JOSEPH S. BAILES, MD
Randomized controlled trials published in major oncology journals do not consistently report essential therapeutic details necessary for translation to clinical practice, according to a new study by Florida researchers. Based on their findings, the authors are calling for improved reporting from all therapy-based trials to include specific details about performing adjustments for hematologic and organ-specific toxicity.
"We were frustrated that we were trying to adjust the therapeutics to the side effects that were occurring in the care of patients and we realized everyone had different styles," said lead author Thomas George, Jr., MD, director of the University of Florida's gastrointestinal oncology program. "For example, a clinician might reduce the dose of chemotherapy if neutropenia was detected, or add growth factors or do some combination thereof—or do nothing. So we would go to the article that established the original regimen to get an answer. We found there was so much variability among providers we could not consistently find the answers."

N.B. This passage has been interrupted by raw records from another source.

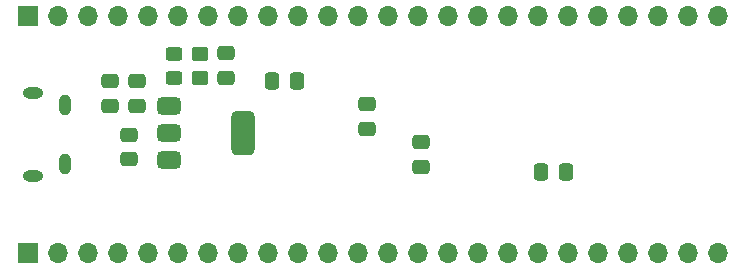
<source format=gbr>
%TF.GenerationSoftware,KiCad,Pcbnew,8.0.5*%
%TF.CreationDate,2024-12-22T00:31:45-07:00*%
%TF.ProjectId,2024_11_STM32F303_DaisyShape_v1_3,32303234-5f31-4315-9f53-544d33324633,rev?*%
%TF.SameCoordinates,Original*%
%TF.FileFunction,Soldermask,Bot*%
%TF.FilePolarity,Negative*%
%FSLAX46Y46*%
G04 Gerber Fmt 4.6, Leading zero omitted, Abs format (unit mm)*
G04 Created by KiCad (PCBNEW 8.0.5) date 2024-12-22 00:31:45*
%MOMM*%
%LPD*%
G01*
G04 APERTURE LIST*
G04 Aperture macros list*
%AMRoundRect*
0 Rectangle with rounded corners*
0 $1 Rounding radius*
0 $2 $3 $4 $5 $6 $7 $8 $9 X,Y pos of 4 corners*
0 Add a 4 corners polygon primitive as box body*
4,1,4,$2,$3,$4,$5,$6,$7,$8,$9,$2,$3,0*
0 Add four circle primitives for the rounded corners*
1,1,$1+$1,$2,$3*
1,1,$1+$1,$4,$5*
1,1,$1+$1,$6,$7*
1,1,$1+$1,$8,$9*
0 Add four rect primitives between the rounded corners*
20,1,$1+$1,$2,$3,$4,$5,0*
20,1,$1+$1,$4,$5,$6,$7,0*
20,1,$1+$1,$6,$7,$8,$9,0*
20,1,$1+$1,$8,$9,$2,$3,0*%
G04 Aperture macros list end*
%ADD10O,1.004000X1.804000*%
%ADD11O,1.704000X0.954000*%
%ADD12R,1.700000X1.700000*%
%ADD13O,1.700000X1.700000*%
%ADD14RoundRect,0.250000X-0.475000X0.337500X-0.475000X-0.337500X0.475000X-0.337500X0.475000X0.337500X0*%
%ADD15RoundRect,0.250000X0.475000X-0.337500X0.475000X0.337500X-0.475000X0.337500X-0.475000X-0.337500X0*%
%ADD16RoundRect,0.250000X0.337500X0.475000X-0.337500X0.475000X-0.337500X-0.475000X0.337500X-0.475000X0*%
%ADD17RoundRect,0.250000X-0.450000X0.350000X-0.450000X-0.350000X0.450000X-0.350000X0.450000X0.350000X0*%
%ADD18RoundRect,0.250000X0.450000X-0.325000X0.450000X0.325000X-0.450000X0.325000X-0.450000X-0.325000X0*%
%ADD19RoundRect,0.375000X-0.625000X-0.375000X0.625000X-0.375000X0.625000X0.375000X-0.625000X0.375000X0*%
%ADD20RoundRect,0.500000X-0.500000X-1.400000X0.500000X-1.400000X0.500000X1.400000X-0.500000X1.400000X0*%
G04 APERTURE END LIST*
D10*
%TO.C,J1*%
X109850000Y-51000000D03*
X109850000Y-56000000D03*
D11*
X107150000Y-49975000D03*
X107150000Y-57025000D03*
%TD*%
D12*
%TO.C,J4*%
X106675000Y-63495000D03*
D13*
X109215000Y-63495000D03*
X111755000Y-63495000D03*
X114295000Y-63495000D03*
X116835000Y-63495000D03*
X119375000Y-63495000D03*
X121915000Y-63495000D03*
X124455000Y-63495000D03*
X126995000Y-63495000D03*
X129535000Y-63495000D03*
X132075000Y-63495000D03*
X134615000Y-63495000D03*
X137155000Y-63495000D03*
X139695000Y-63495000D03*
X142235000Y-63495000D03*
X144775000Y-63495000D03*
X147315000Y-63495000D03*
X149855000Y-63495000D03*
X152395000Y-63495000D03*
X154935000Y-63495000D03*
X157475000Y-63495000D03*
X160015000Y-63495000D03*
X162555000Y-63495000D03*
X165095000Y-63495000D03*
%TD*%
D12*
%TO.C,J5*%
X106675000Y-43495000D03*
D13*
X109215000Y-43495000D03*
X111755000Y-43495000D03*
X114295000Y-43495000D03*
X116835000Y-43495000D03*
X119375000Y-43495000D03*
X121915000Y-43495000D03*
X124455000Y-43495000D03*
X126995000Y-43495000D03*
X129535000Y-43495000D03*
X132075000Y-43495000D03*
X134615000Y-43495000D03*
X137155000Y-43495000D03*
X139695000Y-43495000D03*
X142235000Y-43495000D03*
X144775000Y-43495000D03*
X147315000Y-43495000D03*
X149855000Y-43495000D03*
X152395000Y-43495000D03*
X154935000Y-43495000D03*
X157475000Y-43495000D03*
X160015000Y-43495000D03*
X162555000Y-43495000D03*
X165095000Y-43495000D03*
%TD*%
D14*
%TO.C,C18*%
X115230000Y-53525000D03*
X115230000Y-55600000D03*
%TD*%
D15*
%TO.C,C17*%
X123475000Y-48712500D03*
X123475000Y-46637500D03*
%TD*%
D16*
%TO.C,C5*%
X129437500Y-48950000D03*
X127362500Y-48950000D03*
%TD*%
%TO.C,C21*%
X152212500Y-56650000D03*
X150137500Y-56650000D03*
%TD*%
D17*
%TO.C,R5*%
X121275000Y-46725000D03*
X121275000Y-48725000D03*
%TD*%
D15*
%TO.C,C15*%
X115900000Y-51062500D03*
X115900000Y-48987500D03*
%TD*%
%TO.C,C6*%
X135375000Y-53012500D03*
X135375000Y-50937500D03*
%TD*%
D18*
%TO.C,D3*%
X119075000Y-48700000D03*
X119075000Y-46650000D03*
%TD*%
D15*
%TO.C,C4*%
X139970000Y-56225000D03*
X139970000Y-54150000D03*
%TD*%
D19*
%TO.C,U4*%
X118625000Y-55687500D03*
X118625000Y-53387500D03*
D20*
X124925000Y-53387500D03*
D19*
X118625000Y-51087500D03*
%TD*%
D15*
%TO.C,C16*%
X113600000Y-51062500D03*
X113600000Y-48987500D03*
%TD*%
M02*

</source>
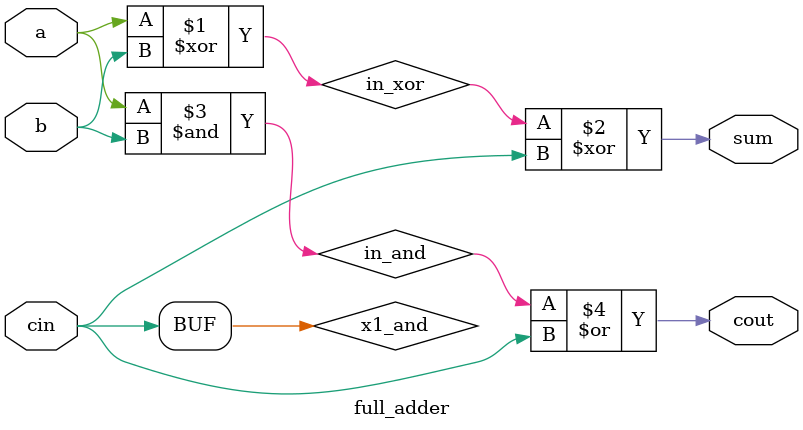
<source format=v>
module full_adder(sum,cout,a,b,cin);
    output sum,cout;
    input a,b,cin;
    wire in_xor,in_and,x1_and;
    
    xor x1(in_xor,a,b);
    xor x2(sum,in_xor,cin);
    
    and a1(in_and,a,b);
    and a2(x1_and,cin);

    or o1(cout,in_and,x1_and);

endmodule
</source>
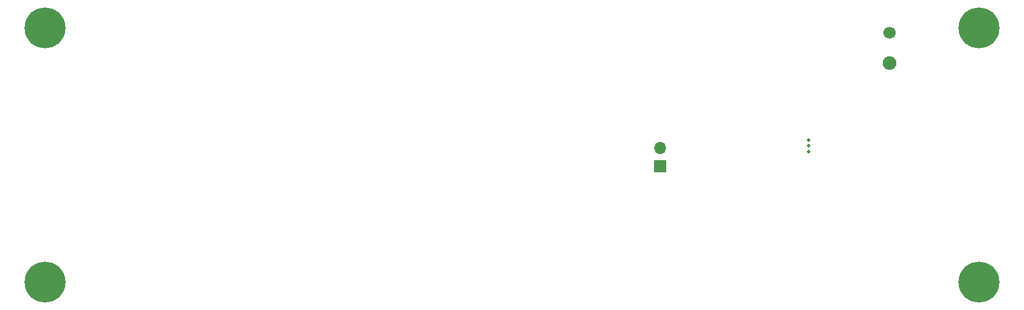
<source format=gbs>
G04 #@! TF.GenerationSoftware,KiCad,Pcbnew,9.0.3*
G04 #@! TF.CreationDate,2025-08-26T17:04:27-07:00*
G04 #@! TF.ProjectId,newbatt,6e657762-6174-4742-9e6b-696361645f70,3*
G04 #@! TF.SameCoordinates,Original*
G04 #@! TF.FileFunction,Soldermask,Bot*
G04 #@! TF.FilePolarity,Negative*
%FSLAX45Y45*%
G04 Gerber Fmt 4.5, Leading zero omitted, Abs format (unit mm)*
G04 Created by KiCad (PCBNEW 9.0.3) date 2025-08-26 17:04:27*
%MOMM*%
%LPD*%
G01*
G04 APERTURE LIST*
%ADD10C,3.600000*%
%ADD11C,5.700000*%
%ADD12C,1.900000*%
%ADD13C,1.700000*%
%ADD14C,0.508000*%
%ADD15R,1.700000X1.700000*%
%ADD16O,1.700000X1.700000*%
G04 APERTURE END LIST*
D10*
X14950000Y-5525000D03*
D11*
X14950000Y-5525000D03*
D10*
X1950000Y-1975000D03*
D11*
X1950000Y-1975000D03*
D10*
X14950000Y-1975000D03*
D11*
X14950000Y-1975000D03*
D12*
X13705000Y-2470000D03*
D13*
X13705000Y-2040000D03*
D14*
X12575000Y-3542520D03*
X12575000Y-3621260D03*
X12575000Y-3700000D03*
D15*
X10510000Y-3907500D03*
D16*
X10510000Y-3653500D03*
D10*
X1950000Y-5525000D03*
D11*
X1950000Y-5525000D03*
M02*

</source>
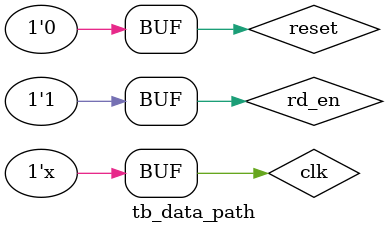
<source format=v>
`timescale 1ns/1ps

module tb_data_path #(
    parameter INST_WIDTH = 32,
    parameter DATA_WIDTH = 32,
    parameter REG_WIDTH = 5,
    parameter SHIFT = 2,
    parameter MEM_SIZE = 16
) (

);

reg clk;
reg reset;
reg rd_en;
wire [DATA_WIDTH-1:0] alu_result;

always #5 clk = ~clk;

data_path #(
    .INST_WIDTH(INST_WIDTH),
    .DATA_WIDTH(DATA_WIDTH),
    .REG_WIDTH(REG_WIDTH),
    .SHIFT(SHIFT),
    .MEM_SIZE(MEM_SIZE)
) DUT (
    .clk(clk),
    .reset(reset),
    .rd_en(rd_en),
    .alu_result(alu_result)
);

initial
begin
    clk = 0;
    reset = 1;
    rd_en = 1;
    #12 reset = 0;
end

endmodule

</source>
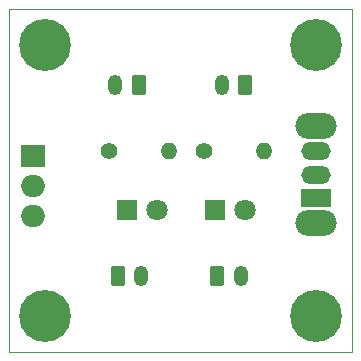
<source format=gtl>
%TF.GenerationSoftware,KiCad,Pcbnew,(6.0.0)*%
%TF.CreationDate,2022-01-22T14:04:59+01:00*%
%TF.ProjectId,Carte_elec_video_tigresse2,43617274-655f-4656-9c65-635f76696465,rev?*%
%TF.SameCoordinates,Original*%
%TF.FileFunction,Copper,L1,Top*%
%TF.FilePolarity,Positive*%
%FSLAX46Y46*%
G04 Gerber Fmt 4.6, Leading zero omitted, Abs format (unit mm)*
G04 Created by KiCad (PCBNEW (6.0.0)) date 2022-01-22 14:04:59*
%MOMM*%
%LPD*%
G01*
G04 APERTURE LIST*
G04 Aperture macros list*
%AMRoundRect*
0 Rectangle with rounded corners*
0 $1 Rounding radius*
0 $2 $3 $4 $5 $6 $7 $8 $9 X,Y pos of 4 corners*
0 Add a 4 corners polygon primitive as box body*
4,1,4,$2,$3,$4,$5,$6,$7,$8,$9,$2,$3,0*
0 Add four circle primitives for the rounded corners*
1,1,$1+$1,$2,$3*
1,1,$1+$1,$4,$5*
1,1,$1+$1,$6,$7*
1,1,$1+$1,$8,$9*
0 Add four rect primitives between the rounded corners*
20,1,$1+$1,$2,$3,$4,$5,0*
20,1,$1+$1,$4,$5,$6,$7,0*
20,1,$1+$1,$6,$7,$8,$9,0*
20,1,$1+$1,$8,$9,$2,$3,0*%
G04 Aperture macros list end*
%TA.AperFunction,Profile*%
%ADD10C,0.100000*%
%TD*%
%TA.AperFunction,ComponentPad*%
%ADD11R,2.000000X1.905000*%
%TD*%
%TA.AperFunction,ComponentPad*%
%ADD12O,2.000000X1.905000*%
%TD*%
%TA.AperFunction,ComponentPad*%
%ADD13RoundRect,0.250000X-0.350000X-0.625000X0.350000X-0.625000X0.350000X0.625000X-0.350000X0.625000X0*%
%TD*%
%TA.AperFunction,ComponentPad*%
%ADD14O,1.200000X1.750000*%
%TD*%
%TA.AperFunction,ComponentPad*%
%ADD15C,1.400000*%
%TD*%
%TA.AperFunction,ComponentPad*%
%ADD16O,1.400000X1.400000*%
%TD*%
%TA.AperFunction,ComponentPad*%
%ADD17R,1.800000X1.800000*%
%TD*%
%TA.AperFunction,ComponentPad*%
%ADD18C,1.800000*%
%TD*%
%TA.AperFunction,ComponentPad*%
%ADD19C,4.400000*%
%TD*%
%TA.AperFunction,ComponentPad*%
%ADD20O,3.500000X2.200000*%
%TD*%
%TA.AperFunction,ComponentPad*%
%ADD21R,2.500000X1.500000*%
%TD*%
%TA.AperFunction,ComponentPad*%
%ADD22O,2.500000X1.500000*%
%TD*%
%TA.AperFunction,ComponentPad*%
%ADD23RoundRect,0.250000X0.350000X0.625000X-0.350000X0.625000X-0.350000X-0.625000X0.350000X-0.625000X0*%
%TD*%
G04 APERTURE END LIST*
D10*
X170000000Y-132000000D02*
X199000000Y-132000000D01*
X170000000Y-103000000D02*
X170000000Y-132000000D01*
X199000000Y-103000000D02*
X170000000Y-103000000D01*
X199000000Y-132000000D02*
X199000000Y-103000000D01*
D11*
%TO.P,Q1,1,G*%
%TO.N,Net-(J1-Pad2)*%
X172055000Y-115460000D03*
D12*
%TO.P,Q1,2,S*%
%TO.N,Net-(D2-Pad1)*%
X172055000Y-118000000D03*
%TO.P,Q1,3,D*%
%TO.N,Net-(Q1-Pad3)*%
X172055000Y-120540000D03*
%TD*%
D13*
%TO.P,J2,1,Pin_1*%
%TO.N,Net-(D2-Pad1)*%
X179200000Y-125550000D03*
D14*
%TO.P,J2,2,Pin_2*%
%TO.N,GND*%
X181200000Y-125550000D03*
%TD*%
D15*
%TO.P,R2,1*%
%TO.N,Net-(D2-Pad1)*%
X178460000Y-115000000D03*
D16*
%TO.P,R2,2*%
%TO.N,Net-(D2-Pad2)*%
X183540000Y-115000000D03*
%TD*%
D17*
%TO.P,D1,1,K*%
%TO.N,GND*%
X187460000Y-120000000D03*
D18*
%TO.P,D1,2,A*%
%TO.N,Net-(D1-Pad2)*%
X190000000Y-120000000D03*
%TD*%
D17*
%TO.P,D2,1,K*%
%TO.N,Net-(D2-Pad1)*%
X180000000Y-120000000D03*
D18*
%TO.P,D2,2,A*%
%TO.N,Net-(D2-Pad2)*%
X182540000Y-120000000D03*
%TD*%
D19*
%TO.P,H1,1*%
%TO.N,N/C*%
X173000000Y-106000000D03*
%TD*%
D20*
%TO.P,SW1,*%
%TO.N,*%
X196000000Y-121100000D03*
X196000000Y-112900000D03*
D21*
%TO.P,SW1,1,A*%
%TO.N,Net-(J4-Pad2)*%
X196000000Y-119000000D03*
D22*
%TO.P,SW1,2,B*%
%TO.N,Net-(Q1-Pad3)*%
X196000000Y-117000000D03*
%TO.P,SW1,3*%
%TO.N,N/C*%
X196000000Y-115000000D03*
%TD*%
D13*
%TO.P,J3,1,Pin_1*%
%TO.N,Net-(D2-Pad1)*%
X187600000Y-125550000D03*
D14*
%TO.P,J3,2,Pin_2*%
%TO.N,GND*%
X189600000Y-125550000D03*
%TD*%
D23*
%TO.P,J4,1,Pin_1*%
%TO.N,GND*%
X190000000Y-109450000D03*
D14*
%TO.P,J4,2,Pin_2*%
%TO.N,Net-(J4-Pad2)*%
X188000000Y-109450000D03*
%TD*%
D15*
%TO.P,R1,1*%
%TO.N,Net-(J1-Pad2)*%
X186460000Y-115000000D03*
D16*
%TO.P,R1,2*%
%TO.N,Net-(D1-Pad2)*%
X191540000Y-115000000D03*
%TD*%
D23*
%TO.P,J1,1,Pin_1*%
%TO.N,GND*%
X181000000Y-109450000D03*
D14*
%TO.P,J1,2,Pin_2*%
%TO.N,Net-(J1-Pad2)*%
X179000000Y-109450000D03*
%TD*%
D19*
%TO.P,H2,1*%
%TO.N,N/C*%
X173000000Y-129000000D03*
%TD*%
%TO.P,H3,1*%
%TO.N,N/C*%
X196000000Y-129000000D03*
%TD*%
%TO.P,H4,1*%
%TO.N,N/C*%
X196000000Y-106000000D03*
%TD*%
M02*

</source>
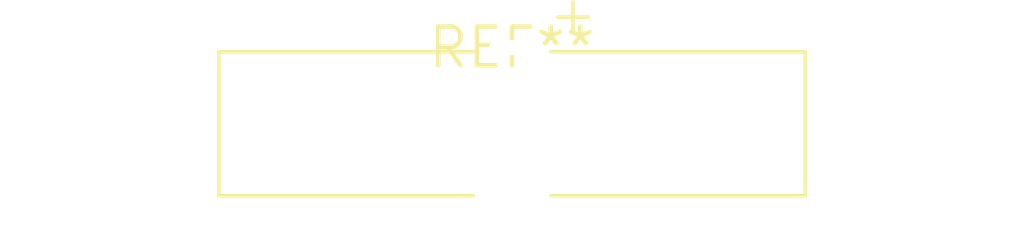
<source format=kicad_pcb>
(kicad_pcb (version 20240108) (generator pcbnew)

  (general
    (thickness 1.6)
  )

  (paper "A4")
  (layers
    (0 "F.Cu" signal)
    (31 "B.Cu" signal)
    (32 "B.Adhes" user "B.Adhesive")
    (33 "F.Adhes" user "F.Adhesive")
    (34 "B.Paste" user)
    (35 "F.Paste" user)
    (36 "B.SilkS" user "B.Silkscreen")
    (37 "F.SilkS" user "F.Silkscreen")
    (38 "B.Mask" user)
    (39 "F.Mask" user)
    (40 "Dwgs.User" user "User.Drawings")
    (41 "Cmts.User" user "User.Comments")
    (42 "Eco1.User" user "User.Eco1")
    (43 "Eco2.User" user "User.Eco2")
    (44 "Edge.Cuts" user)
    (45 "Margin" user)
    (46 "B.CrtYd" user "B.Courtyard")
    (47 "F.CrtYd" user "F.Courtyard")
    (48 "B.Fab" user)
    (49 "F.Fab" user)
    (50 "User.1" user)
    (51 "User.2" user)
    (52 "User.3" user)
    (53 "User.4" user)
    (54 "User.5" user)
    (55 "User.6" user)
    (56 "User.7" user)
    (57 "User.8" user)
    (58 "User.9" user)
  )

  (setup
    (pad_to_mask_clearance 0)
    (pcbplotparams
      (layerselection 0x00010fc_ffffffff)
      (plot_on_all_layers_selection 0x0000000_00000000)
      (disableapertmacros false)
      (usegerberextensions false)
      (usegerberattributes false)
      (usegerberadvancedattributes false)
      (creategerberjobfile false)
      (dashed_line_dash_ratio 12.000000)
      (dashed_line_gap_ratio 3.000000)
      (svgprecision 4)
      (plotframeref false)
      (viasonmask false)
      (mode 1)
      (useauxorigin false)
      (hpglpennumber 1)
      (hpglpenspeed 20)
      (hpglpendiameter 15.000000)
      (dxfpolygonmode false)
      (dxfimperialunits false)
      (dxfusepcbnewfont false)
      (psnegative false)
      (psa4output false)
      (plotreference false)
      (plotvalue false)
      (plotinvisibletext false)
      (sketchpadsonfab false)
      (subtractmaskfromsilk false)
      (outputformat 1)
      (mirror false)
      (drillshape 1)
      (scaleselection 1)
      (outputdirectory "")
    )
  )

  (net 0 "")

  (footprint "DX_5R5VxxxxU_D19.0mm_P5.00mm" (layer "F.Cu") (at 0 0))

)

</source>
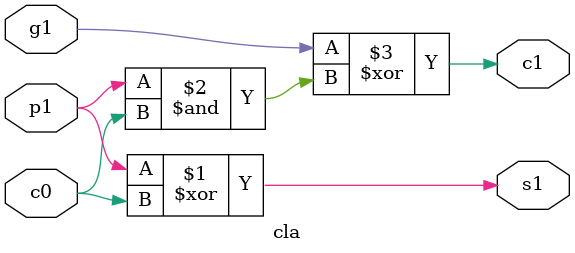
<source format=v>
module HW2_CLA(a1,b1,p,g,sum,c2);
input [7:0]a1;
input [7:0]b1;
output [7:0]p;
output [7:0]g;
output [8:0]sum;
output [8:0]c2;
// Finished
fa fa1(p[0],g[0],a1[0],b1[0]);
fa fa2(p[1],g[1],a1[1],b1[1]);
fa fa3(p[2],g[2],a1[2],b1[2]);
fa fa4(p[3],g[3],a1[3],b1[3]);
fa fa5(p[4],g[4],a1[4],b1[4]);
fa fa6(p[5],g[5],a1[5],b1[5]);
fa fa7(p[6],g[6],a1[6],b1[6]);
fa fa8(p[7],g[7],a1[7],b1[7]);
cla cla1(sum[0],c2[1],p[0],g[0],"0");
cla cla2(sum[1],c2[2],p[1],g[1],c2[1]);
cla cla3(sum[2],c2[3],p[2],g[2],c2[2]);
cla cla4(sum[3],c2[4],p[3],g[3],c2[3]);
cla cla5(sum[4],c2[5],p[4],g[4],c2[4]);
cla cla6(sum[5],c2[6],p[5],g[5],c2[5]);
cla cla7(sum[6],c2[7],p[6],g[6],c2[6]);
cla cla8(sum[7],c2[8],p[7],g[7],c2[7]);
cla cla9(sum[8],,"0",,c2[8]);
endmodule
module fa(s,c,a,b);
input a,b;
output s,c;
and(c,a,b);
xor(s,a,b);
endmodule
module cla(s1,c1,p1,g1,c0);
input p1,g1,c0;
output s1,c1;
xor(s1,p1,c0);
assign c1=g1^(p1&c0);
endmodule

</source>
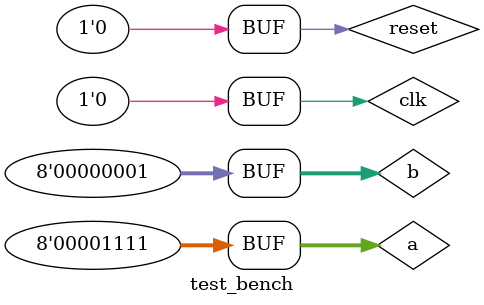
<source format=v>
`timescale 1ns / 1ps


module test_bench;

	// Inputs
	reg [7:0] a;
	reg [7:0] b;
	reg clk;
	reg reset;

	// Outputs
	wire [7:0] sum;
	wire cout;

	// Instantiate the Unit Under Test (UUT)
	Bit_Serial_Adder uut (
		.a(a), 
		.b(b), 
		.clk(clk), 
		.reset(reset), 
		.sum(sum), 
		.cout(cout)
	);

	initial begin
		// Initialize Inputs
		a = 0;
		b = 0;
		clk = 0;
		reset = 0;

		// Wait 100 ns for global reset to finish
		#100;
        
		// Add stimulus here
		#1;clk =1; a =15;b =1; 
		#1;clk =0;
		#1;clk =1;
		#1;clk=0;
		#1;clk =1;
		#1;clk=0;
		#1;clk =1;
		#1;clk=0;
		#1;clk =1;
		#1;clk=0;
		#1;clk =1;
		#1;clk=0;
		#1;clk =1;
		#1;clk=0;
		#1;clk =1;
		#1;clk=0;
		#1;clk =1;
		#1;clk=0;

	end
      
endmodule


</source>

He said randomized clinical trials improve clinical care via evidence-based results. He noted that guidelines exist for reporting results from randomized clinical trials, but often lack specific details needed for clinical translation. Dr. George and his colleagues identified 10 essential elements of randomized clinical trial reporting, including drug name, dose, route, cycle length, maximum number of cycles, premedication growth factor support, patient monitoring parameters, and dosing adjustments for various toxicities.
The investigators analyzed all therapy-based oncology randomized clinical trials published between 2005 and 2008 in five journals (see Table).
They found that premedication, growth factor support and dose adjustments for toxicities were reported in less than half of the articles and only 30 articles (11%) met the main objective of complete data reporting (all 10 essential elements).
The highest percentages of complete data reporting were found in JNCI (25% of the time; 5/20 articles), followed by Cancer (18%; 5/27 articles), JCO (11%, 18/165 articles), Blood (5%; 1/19 articles); and NEJM (3%; 1/31 articles).
31 articles in New England Journal of Medicine (NEJM)
27 articles in Journal of the National Cancer Institute (JNCI)
19 articles in Blood
20 articles in Cancer
Total: 262 articles
"It just boils down to willpower on the part of the journal editors to agree that this is an important issue," Dr. George said. "I think the scientific community, the publishers, the editors, and even the investigators who conduct the studies have been appropriately focused on justifying the scientific methods and merit of the study. We're just taking it to the next logical step, which is, 'how do we apply these results to the masses of patients who need to benefit from scientific progress?'"
The researchers found that the dose of the drug was almost always reported. However, only 43% of the papers reported what kind of premedication was necessary and only 42% reported how they adjusted dosages if the therapy proved toxic (J Natl Cancer Inst 102:702-705, 2010).